Der Schutz des Pensionssystems steht indessen in den Nieder­landen unbestritten im Vordergrund. Der sogenannte Pension Act und das Financial Assessment Framework (FTK) sind einzigartig in ­Europa und gehen nach Angaben von Frank Vogel heute bereits weiter­ als EU-Regulierungen, allen voran die Pensionsfondsrichtlinien­ I und II. Zum 1. Januar 2015 kam es zu einer umfassenden ­Neufassung und Verschärfung der Regulierung mit dem Ziel, die Transparenz und die Kontrolle im Pensionssektor weiter zu ­erhöhen.

Dickes Rentenpolster
Die verschärfte Regulierung ist kein Selbstzweck. Es geht schließlich um ein gigantisches Kapitalanlagevolumen. Laut der Global ­Pension Asset Study 2015 von Towers Watson sind die Pensions­anlagen in den Niederlanden seit 2004 im Schnitt um sieben Prozent per annum gewachsen; hierzulande liegt das Plus immerhin bei 6,3 Prozent pro Jahr. Damit liegen beide Länder eher im Mittelfeld. Und dennoch: Die für den Ruhestand beiseite­gelegten Pensionsvermögen belaufen sich in unserem idyllischen Nachbarland auf satte 1,457 Billionen US-Dollar. Im globalen Maßstab rangieren die Niederländer ­damit hinter dem Platzhirsch USA (22,117 Billionen US-­Dollar), Großbritannien, Japan, Australien und Kanada auf Rang sechs.

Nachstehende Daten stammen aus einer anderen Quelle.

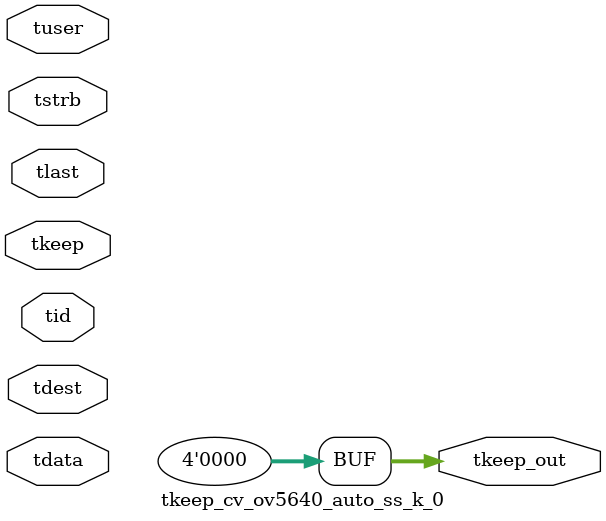
<source format=v>


`timescale 1ps/1ps

module tkeep_cv_ov5640_auto_ss_k_0 #
(
parameter C_S_AXIS_TDATA_WIDTH = 32,
parameter C_S_AXIS_TUSER_WIDTH = 0,
parameter C_S_AXIS_TID_WIDTH   = 0,
parameter C_S_AXIS_TDEST_WIDTH = 0,
parameter C_M_AXIS_TDATA_WIDTH = 32
)
(
input  [(C_S_AXIS_TDATA_WIDTH == 0 ? 1 : C_S_AXIS_TDATA_WIDTH)-1:0     ] tdata,
input  [(C_S_AXIS_TUSER_WIDTH == 0 ? 1 : C_S_AXIS_TUSER_WIDTH)-1:0     ] tuser,
input  [(C_S_AXIS_TID_WIDTH   == 0 ? 1 : C_S_AXIS_TID_WIDTH)-1:0       ] tid,
input  [(C_S_AXIS_TDEST_WIDTH == 0 ? 1 : C_S_AXIS_TDEST_WIDTH)-1:0     ] tdest,
input  [(C_S_AXIS_TDATA_WIDTH/8)-1:0 ] tkeep,
input  [(C_S_AXIS_TDATA_WIDTH/8)-1:0 ] tstrb,
input                                                                    tlast,
output [(C_M_AXIS_TDATA_WIDTH/8)-1:0 ] tkeep_out
);

assign tkeep_out = {1'b0};

endmodule


</source>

Es gibt noch weitere bemerkenswerte Aspekte des nieder­ländischen Pensionsmarktes, von denen wir uns in Deutschland eine Scheibe abschneiden können. So verfügen laut der Organisation für wirtschaftliche Zusammenarbeit und Entwicklung (OECD) 90 Prozent der ­Arbeitnehmer über bAV-Anwartschaften. Ein Trost? Hierzulande hat der Vergleichswert mit 60 Prozent Luft nach oben. Die ­gesetzliche Rente ­dominiert das Feld. Doch damit nicht genug: Nach Einschätzung der Kas-Bank klaffen auch die ­Kosten der beiden Rentensysteme auseinander. So bezifferte Geschäftsleiter Vogel die ­Gesamtkosten der Altersvorsorgeeinrichtungen in ­Deutschland auf etwa 21 Basispunkte in Relation zum Pensions­vermögen. Die Niederländer entscheiden auch diesen Wettstreit dank einer Gesamtkosten­belastung von nicht einmal 18 Basis­punkten für sich.

Verlockende Aussichten: Würden sich die deutschen EbAV an das günstigere Kostenniveau angleichen, könnten die jährlichen Auszahlungen rund 2,1 Prozent höher ausfallen als bisher. Frank Vogel meint, dass die Pflicht zur Kostenkontrolle und -transparenz der entscheidende ­Faktor ist: „Auch andere europäische Märkte sind Deutschland hier voraus.“ In den ­Bereichen Trading und Administration sollten die Deutschen zuerst ansetzen. „Würden über eine Periode, die einem durchschnittlichen Arbeits­leben von 30 bis 35 Jahren entspricht, die Kostensenkungs­potenziale konsequent genutzt, so wäre der Topf, aus dem die Ansprüche aus der Altersvorsorge bedient werden, in Deutschland um rund 4,5 Milliarden Euro besser gefüllt als heute.“

Fazit: Im direkten Vergleich hinkt das deutsche Rentensystem ­seinem niederländischen Pendant hinterher – und sollte besser ­früher als später aufschließen. Das Tempo zu drosseln – wie im Urlaub – kann in dem Fall keine Lösung sein.